Les enjeux de l’économie politique de la visibilité
Pour citer à nouveau Clémentine Fruchard Muller (qui a mené une étude de cas sur l’outil d’optimisation SEO Your text Guru) : « Les enjeux dépassent largement le cadre technique pour s’inscrire dans une économie politique de la visibilité. En effet, les pratiques de référencement peuvent soit renforcer les biais algorithmiques et la concentration de l’attention sur les acteurs dominants, soit contribuer à une diversification des sources et à une démocratisation de l’accès aux savoirs. »
« The same but different » pourrait-on résumer pour faire le lien avec les propos d’Alex Moss in Search Engine Journal, quand il évoque l’impact de l’IA générative sur le SEO technique : « Il reste le même, et les attributs pris en compte par les agents sont similaires à ceux que nous optimiserions si les LLM n’existaient pas. »
Google reste à la croisée de tous les chemins
Quand les articles de blog SEO et GEO parlent d’optimisation multicanal du contenu pour les plateformes IA génératives et de citations par les LLM depuis les sites UGC (user generated content) comme l’un des canaux préférentiels de visibilité… le mécanisme à l’œuvre n’est, ni plus ni moins, que celui de la spoliation de l’auteur initial au profit de toute la chaîne d’acteurs numériques.
La plainte de Reddit (leader de l’UGC) à l’encontre de Perplexity et de trois éditeurs de scrapers, déposée le 22/10/25 à New-York, apparaît en cela emblématique de la chaîne de dépossession globale qui est à l’œuvre. Résumé de l’affaire en cours :
- Reddit accuse Perplexity de scraper illégalement le contenu de sa plateforme pour alimenter ses réponses IA générative
- Mais Reddit dispose, par ailleurs, d’un accord de licence avec OpenAI (éditeur de ChatGPT) et Google qui ont accès aux conversations UGC pour alimenter leurs propres AI sans que les contributeurs Reddit (donc les auteurs) ne soient rémunérés
- Dans sa plainte, Reddit indique que Perplexity passerait notamment par le scrap des SERP Google pour arriver à ses fins, un piège ayant été tendu par le premier au second pour le démontrer
Quoique que l’on fasse ou dise, Google est donc à la croisée de tous les chemins.
Accélérer pour croître sans se préoccuper des dégâts
Au regard des enjeux financiers, Perplexity a répondu depuis Reddit sur le terrain idéologique, celui du Web ouvert où l’accès à la connaissance est possible pour chacun d’entre nous… même si les gains espérés disent tout le contraire. « Les transgressions calculées d’Open AI » lors du lancement récent de Sora, pour reprendre le titre d’un article du Monde sur le sujet, montrent à quel point la doxa de Facebook reste dominante : « Move Fast and Break Things ».
La fin (ou la faim de dollars) justifie toujours les moyens.
L’affaire Reddit vs Perplexity illustre bien que la cascade d’extraction du contenu n’est pas unique mais successive et cumulative :
- Chaque acteur s’approprie la valeur créée par le précédent
- Les créateurs originaux sont les plus éloignés de la monétisation finale
- Chaque niveau d’extraction amplifie la dépossession de l’émetteur initial
Notre dépossession est double :
- Comportementale par l’analyse de nos données (dont celles de navigation)

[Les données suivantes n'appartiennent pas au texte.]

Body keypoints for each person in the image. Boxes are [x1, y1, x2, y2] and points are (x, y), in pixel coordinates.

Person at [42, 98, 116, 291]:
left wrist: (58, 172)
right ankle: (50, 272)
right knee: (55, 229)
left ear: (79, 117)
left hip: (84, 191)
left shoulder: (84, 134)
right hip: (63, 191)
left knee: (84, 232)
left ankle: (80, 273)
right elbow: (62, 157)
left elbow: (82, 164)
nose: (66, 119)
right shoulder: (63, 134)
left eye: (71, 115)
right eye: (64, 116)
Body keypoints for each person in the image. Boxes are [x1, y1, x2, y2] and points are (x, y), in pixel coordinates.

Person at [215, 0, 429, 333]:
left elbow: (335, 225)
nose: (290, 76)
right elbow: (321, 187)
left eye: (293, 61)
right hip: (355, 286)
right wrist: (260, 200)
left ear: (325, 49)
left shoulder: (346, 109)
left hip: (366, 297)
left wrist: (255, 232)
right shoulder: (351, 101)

- Sémantique par l’aspiration de notre contenu original, mixé à l’infini dans les boucles de réponses génératives par les IA LLM pour aller jusqu’à une forme de « bouillie » de contenu « aplati » pour citer à l’excellent article LLMs Don’t Reward Originality, They Flatten It par Despina Gavoyannis
Une économie de la création de contenu est-elle viable ?

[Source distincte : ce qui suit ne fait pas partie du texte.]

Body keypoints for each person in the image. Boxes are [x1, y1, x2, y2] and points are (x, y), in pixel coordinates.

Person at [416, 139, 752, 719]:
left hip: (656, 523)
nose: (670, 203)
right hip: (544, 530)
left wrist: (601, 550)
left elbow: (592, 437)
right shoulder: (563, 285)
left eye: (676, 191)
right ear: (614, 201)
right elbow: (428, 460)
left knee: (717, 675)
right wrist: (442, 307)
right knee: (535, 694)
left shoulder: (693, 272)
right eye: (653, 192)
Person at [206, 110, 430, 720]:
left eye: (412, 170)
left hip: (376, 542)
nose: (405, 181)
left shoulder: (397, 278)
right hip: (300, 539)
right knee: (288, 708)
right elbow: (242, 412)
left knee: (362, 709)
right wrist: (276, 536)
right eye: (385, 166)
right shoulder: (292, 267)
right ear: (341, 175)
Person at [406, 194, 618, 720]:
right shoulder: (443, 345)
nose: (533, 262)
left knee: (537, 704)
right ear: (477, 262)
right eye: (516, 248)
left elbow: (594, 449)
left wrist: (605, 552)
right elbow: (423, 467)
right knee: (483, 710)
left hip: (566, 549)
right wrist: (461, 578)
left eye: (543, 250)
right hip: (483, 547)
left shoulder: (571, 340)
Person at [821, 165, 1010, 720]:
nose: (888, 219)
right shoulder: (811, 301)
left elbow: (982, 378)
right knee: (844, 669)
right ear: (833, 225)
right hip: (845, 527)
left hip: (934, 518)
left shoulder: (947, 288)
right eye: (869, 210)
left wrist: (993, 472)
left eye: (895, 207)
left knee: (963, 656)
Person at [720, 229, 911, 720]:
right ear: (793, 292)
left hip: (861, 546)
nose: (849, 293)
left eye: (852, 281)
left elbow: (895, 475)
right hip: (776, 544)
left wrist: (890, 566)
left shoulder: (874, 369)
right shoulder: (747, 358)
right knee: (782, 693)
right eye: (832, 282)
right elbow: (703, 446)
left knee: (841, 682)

Qui crée, qui s’approprie, qui disparaît ? L’IA générative peut-elle coexister avec une économie de la création de contenu durable ? Faut-il aller vers une économique politique de la création web ?
A moins qu’il ne soit (probablement) trop tard à l’aulne du mépris général des IA génératives quant à tout droit d’auteur…
Pierre Minier
Cet article résulte de la synthèse de trois chroniques personnelles publiées sur Linkedin.